Understanding your investment options through FDs & debt MF

With rising interest rates, FDs have become more attractive, but choosing between FDs and mutual funds depends on your investment preferences

Investment through FDs and Debt MF

New Delhi: Until recently, many avoided bank FDs. With questions about their benefits amidst returns that often failed to keep pace with inflation. However, the landscape has shifted in the past one to two years with the RBI’s repo rate hikes. It resulted in FDs now offering inflation-beating returns. Notably, interest rates on FDs in some banks have even outperformed certain mutual fund schemes.

Let’s delve into how these FDs have the potential to generate significant earnings-

North East Small Finance Bank recently revised its fixed deposit interest rates on June 20. The bank is offering the highest interest rate of 9% on FDs ranging from 546 to 1,111 days. Senior citizens, aged 60 years and above, are getting an extra 50 basis points, totaling 9.50% interest.

For FDs of 546 to 1,111 days (non-callable), the bank is offering 9.25% interest to the general public. Senior citizens are receiving an interest rate of 9.75%. Non-callable FDs have a lock-in period, preventing withdrawal before maturity.

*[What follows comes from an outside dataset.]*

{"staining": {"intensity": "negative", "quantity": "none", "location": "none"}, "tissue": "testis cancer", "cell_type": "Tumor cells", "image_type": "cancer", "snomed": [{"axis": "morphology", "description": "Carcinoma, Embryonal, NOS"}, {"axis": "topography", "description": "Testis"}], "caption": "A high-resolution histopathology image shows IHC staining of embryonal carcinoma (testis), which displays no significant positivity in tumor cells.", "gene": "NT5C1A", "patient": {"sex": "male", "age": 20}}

Apart from North East Small Finance Bank, there are several other small banks offering better returns than mutual funds. For example, Sunrise Small Finance Bank is offering 8.65% annual interest on a 2 years 2 days FD. Ujjivan Small Finance Bank offers 8.50% interest on a 15-month FD. Equitas Small Finance Bank offers 8.50% on a 444-day FD. Whereas Jana Small Finance Bank offers 8.50% on a 365-day FD. AU Small Finance Bank offers 8% interest on an 18-month FD.

In comparison, returns on debt mutual funds are lower. Most debt mutual fund schemes typically provide annual returns of up to 7.5%. According to AMFI data, the returns for some direct schemes as of June 20, 2024, are as follows: Edelweiss Liquid Fund 7.43%, Mahindra Manulife Liquid Fund 7.42%, Aditya Birla Sun Life Liquid Fund 7.40%, and Axis Liquid Fund 7.38%.

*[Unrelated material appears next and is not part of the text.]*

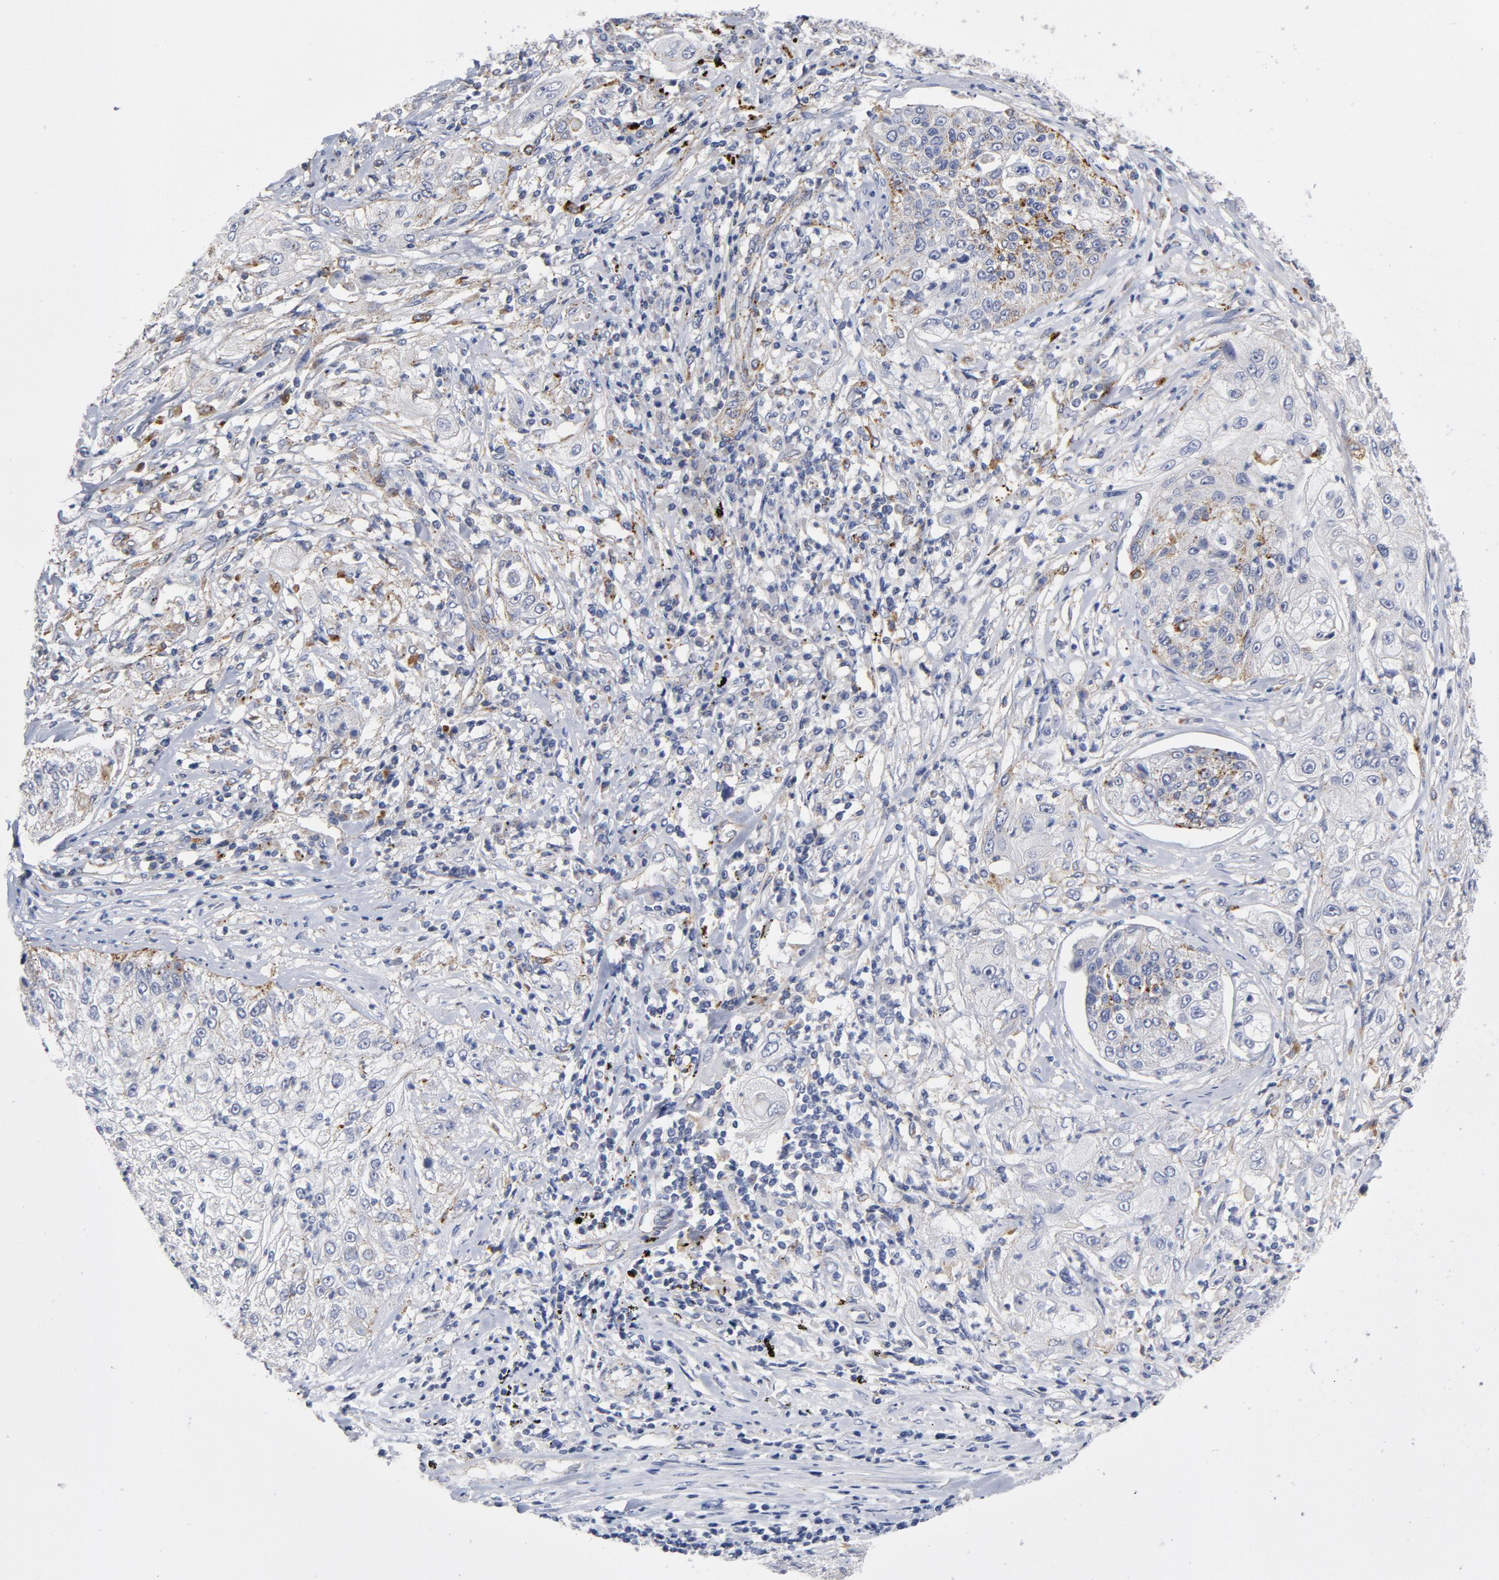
{"staining": {"intensity": "weak", "quantity": "<25%", "location": "cytoplasmic/membranous"}, "tissue": "lung cancer", "cell_type": "Tumor cells", "image_type": "cancer", "snomed": [{"axis": "morphology", "description": "Inflammation, NOS"}, {"axis": "morphology", "description": "Squamous cell carcinoma, NOS"}, {"axis": "topography", "description": "Lymph node"}, {"axis": "topography", "description": "Soft tissue"}, {"axis": "topography", "description": "Lung"}], "caption": "Immunohistochemistry (IHC) of lung cancer reveals no expression in tumor cells.", "gene": "AKT2", "patient": {"sex": "male", "age": 66}}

Debt mutual funds investment-

Debt mutual funds invest in fixed income assets such as corporate and government bonds, corporate debt securities, and money market instruments. This makes debt funds less volatile compared to equity mutual funds. Equity mutual funds, however, tend to offer higher returns in the long term compared to fixed deposits and debt funds, albeit with the risk of market fluctuations.

If you do not want to lock your money for a long time, meaning you want to invest for one to two years, FD deposits are currently the best option. They can potentially earn you more money than debt mutual funds, and deposits up to ₹5 lakh in a bank are insured. However, mutual funds have one advantage over FDs — the option of SIP (Systematic Investment Plan), allowing you to invest a fixed amount every month, whereas FDs require a lump sum deposit.

In conclusion, while FDs have become a more attractive investment option due to rising interest rates, the choice between FDs and mutual funds depends on your investment horizon, risk tolerance, and financial goals.